Extrait :
Exhalaisons
Peut-être nous entendras-tu, toi dont la conscience ne cesse de remuer l'intangible. Tu pressens, plus que tu ne saurais l'expliquer, que le sens des choses est également au-delà du visible. Alors, peut-être entends-tu. Si tel est He cas, ne crains pas de comprendre, de rapporter notre propos. Nous sommes la saignée. Cependant, notre voix n'est plus celle du fluide vivant qui palpite et souvent se gâche, en votre monde. Nous ne sommes pas la sève. Nous ne sommes pas l'eau. Nous ne sommes même plus le sang. Nous fûmes tout cela. C'est pourquoi on nous prit, nous : au coeur de la forêt, marchant vers la source, en plein milieu du sommeil... On nous arracha à la terre de nos pères, au ventre de nos mères. Sais-tu encore : qui, quand et comment ? Oui. Bien entendu. Alors, n'en disons rien. D'ailleurs, il n'est plus temps, et peu nous importe.
Comme le vent réside entre ciel et terre, nous sommes. Suspendus sans être accrochés. Seulement en suspens. Notre route fut tranchée. Non pas notre existence, puisque la vie ne s'interrompt pas. C'est bel et bien le chemin qui nous fut dérobé. La voie qui devait nous conduire dans l'espace éminemment réel que les tiens, les nôtres encore, les nôtres toujours, appellent l'autre monde. Chaque jour, nous visitons les lieux où fut enterré le placenta de notre vagissement. Et chaque jour, nous cherchons, de même, le lieu où furent conservés nos restes. Nulle part, nous ne voyons cet endroit. Nulle stèle ne nous conte aux vivants. Ils arpentent après nous la terre que nous avons habitée, la croyant leur uniquement. Pourtant, c'est dans nos pas qu'ils glissent les leurs. Lorsque la brise couche à terre les roseaux bordant les fleuves d'où ils tirent leur subsistance, ils ignorent que c'est notre voix qui s'élève ainsi.

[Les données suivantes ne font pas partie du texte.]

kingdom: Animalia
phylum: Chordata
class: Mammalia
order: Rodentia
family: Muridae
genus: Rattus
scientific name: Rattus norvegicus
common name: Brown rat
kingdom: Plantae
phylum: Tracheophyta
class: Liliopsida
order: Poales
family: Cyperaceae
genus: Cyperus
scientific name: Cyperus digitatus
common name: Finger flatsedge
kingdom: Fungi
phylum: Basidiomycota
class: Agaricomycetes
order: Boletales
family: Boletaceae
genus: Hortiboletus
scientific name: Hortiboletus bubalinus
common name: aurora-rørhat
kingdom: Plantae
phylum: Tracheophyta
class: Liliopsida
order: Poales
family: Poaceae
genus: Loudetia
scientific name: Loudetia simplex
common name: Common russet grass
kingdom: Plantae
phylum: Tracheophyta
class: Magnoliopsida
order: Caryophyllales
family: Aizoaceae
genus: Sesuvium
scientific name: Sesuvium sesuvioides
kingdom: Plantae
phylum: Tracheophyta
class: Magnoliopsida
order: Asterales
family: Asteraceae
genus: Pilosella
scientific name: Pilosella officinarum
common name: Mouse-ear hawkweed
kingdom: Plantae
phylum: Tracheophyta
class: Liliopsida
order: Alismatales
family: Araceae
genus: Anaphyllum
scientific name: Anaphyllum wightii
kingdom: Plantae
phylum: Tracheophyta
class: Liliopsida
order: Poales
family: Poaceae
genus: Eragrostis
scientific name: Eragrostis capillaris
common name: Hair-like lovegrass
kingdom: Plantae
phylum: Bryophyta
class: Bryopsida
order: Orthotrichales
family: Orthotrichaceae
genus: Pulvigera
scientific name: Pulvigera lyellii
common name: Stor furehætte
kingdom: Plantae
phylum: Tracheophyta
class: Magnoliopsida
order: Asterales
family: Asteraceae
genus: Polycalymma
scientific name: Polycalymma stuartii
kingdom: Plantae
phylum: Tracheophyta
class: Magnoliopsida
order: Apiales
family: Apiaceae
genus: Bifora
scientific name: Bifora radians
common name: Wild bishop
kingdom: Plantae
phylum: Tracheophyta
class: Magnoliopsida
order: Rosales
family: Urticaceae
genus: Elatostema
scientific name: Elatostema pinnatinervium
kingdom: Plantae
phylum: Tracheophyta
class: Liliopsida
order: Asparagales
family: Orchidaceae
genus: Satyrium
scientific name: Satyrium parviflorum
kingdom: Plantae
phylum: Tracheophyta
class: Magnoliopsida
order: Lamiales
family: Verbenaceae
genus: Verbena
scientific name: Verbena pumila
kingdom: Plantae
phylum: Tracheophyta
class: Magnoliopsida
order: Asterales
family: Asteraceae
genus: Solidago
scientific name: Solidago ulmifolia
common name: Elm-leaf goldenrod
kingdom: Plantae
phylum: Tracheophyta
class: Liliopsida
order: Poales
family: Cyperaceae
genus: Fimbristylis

Nous savons ce que tu es sur le point de répondre, pour disculper ceux qui ne s'acquittèrent pas du plus sacré des devoirs. Notre chair leur était devenue inaccessible. Ils nous pleurèrent, mais que pouvaient-ils faire, à part sécher leurs larmes, vaquer à la vie qui est aussi une obligation ? Ils étaient trop petits pour se dresser, imposer au monde la tristesse de leur deuil. Le monde avançait, ils devaient suivre. Nous entendons cela. Simplement, tu sais comme nous qu'une telle excuse ne vaut pas, qu'elle ne vaut rien. Les usages de nos peuples ont prévu ce cas. La mise en terre symbolique des corps perdus. À la suite des disparitions qu'on soupçonnait sans retour, une tombe était creusée. En son fond, un tronc d'arbre était jeté. Au-dessus, on énonçait prières et incantations, afin que l'Unique trace une route aux défunts. C'est cela que nous cherchons, que nous ne trouvons pas. Le lieu à partir duquel nous devions pénétrer dans l'autre monde.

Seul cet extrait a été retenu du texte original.